Kadem hocam eğitime yaz tatili arası verilmiş, siz eğitimciler biraz soluk alıyorken ve hazır yeni eğitim ve öğretim dönemi daha başlamamışken, eğitimin genel sorunlarını konuşmanın belki de tam zamanı.

Evet yaz tatilindeyiz ama malum mesleki eğitim programı ve onun angaryaları nedeniyle biz eğitim emekçilerinin tatili de, ailemizle geçireceğimiz vakitler de gasp edilmiş durumda. Ama haklısınız, eğitimin sorunlarını konuşmanın tam zamanı çünkü yıllardır çözülmediği için kronikleşen sorunlara bir o kadar da yenisi ekleniyor.

Nedir o sorunlar peki? Sadece başlıklar halinde sıralayacak olsanız…

Zaten maalesef başlıklar halinde sıraladığımızda bile epey uzun bir liste.

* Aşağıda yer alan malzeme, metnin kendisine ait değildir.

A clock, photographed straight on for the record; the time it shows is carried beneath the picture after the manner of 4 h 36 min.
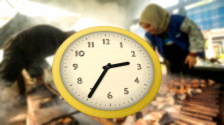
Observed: 2 h 35 min
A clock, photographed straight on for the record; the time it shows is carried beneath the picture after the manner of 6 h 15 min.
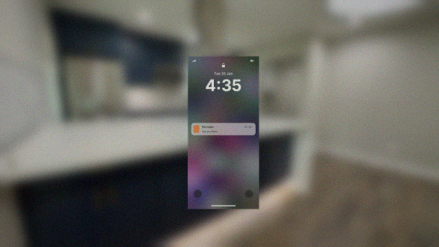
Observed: 4 h 35 min
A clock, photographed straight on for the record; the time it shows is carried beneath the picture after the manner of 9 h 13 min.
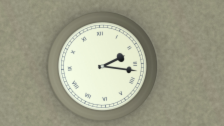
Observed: 2 h 17 min
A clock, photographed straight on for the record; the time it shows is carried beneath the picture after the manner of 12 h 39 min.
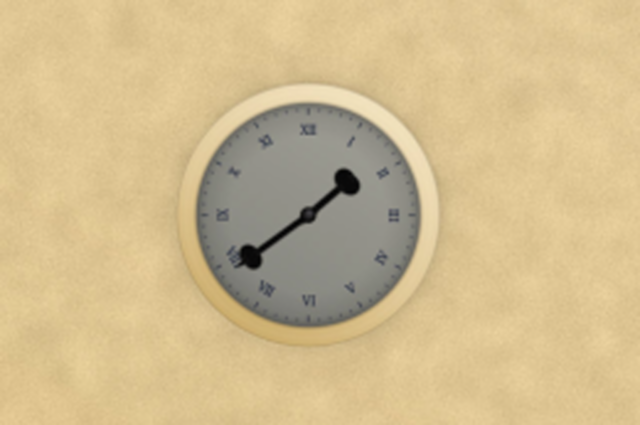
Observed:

Derslik sayılarının azlığı, okulların fiziki koşullarının yetersizliği, öğretmen açığının kapatılmamış olması ve çok sayıda eğitim emekçisinin sözleşmeli/ücretli sıfatlar altında ağır sömürüye maruz kalması, müfredatın yetersiz ve gerici olması, tarikatların protokol ve ziyaret adı altında okullarda cirit atması, okul yöneticilerinin yandaşlık kriteriyle seçilip aydın eğitimcilerin bu yöneticiler tarafından baskıya maruz kalması, ikili eğitim ve taşımalı eğitim denen garabet sistemlerin hala sürdürülüyor ve eğitimdeki sorunları büyütüyor olması, devlet okulunda okumanın bile paralı hale gelmesi, bağış adı altında toplanan paralardan ulaşıma, kantin fiyatlarından araç gereç ihtiyacına kadar uzayan bir liste nedeniyle temel bir hak olan eğitimin satın alınabilir bir ürün haline gelmesi ve eğitim harcama giderlerinin çok maliyetli hale gelmesi, yoksul öğrencilerin ya imam hatiplere ya da ucuz işçi olarak görüldükleri meslek okullarına daha da kötüsü okul yaşamından bile bahsedemeyeceğimiz çocuk işçiliğin yeni kılıfı ve eğitim hakkının da gaspı olan MESEM’lere yönlendirilmesi, karma eğitim başta olmak üzere tüm çağdaş eğitim doktrinlerinin gericiler ve onların eksenindeki yöneticiler tarafından sistematik olarak hedef alınması, özerk şekilde bilimsel faaliyet yürütmesi gereken üniversitelerin siyasi baskıya ve müdahaleye uğraması, yani Anayasamıza göre laik, bilimsel, adil ve kamusal bir hizmet olarak verilmek zorunda olduğu halde gericileştirilen ve piyasacılaştırılan eğitimin ortaya saçtığı sorunlar maalesef her yıl daha da artarak devam ediyor. Kronikleşen bu sorunlara şimdi yenileri de eklendi. 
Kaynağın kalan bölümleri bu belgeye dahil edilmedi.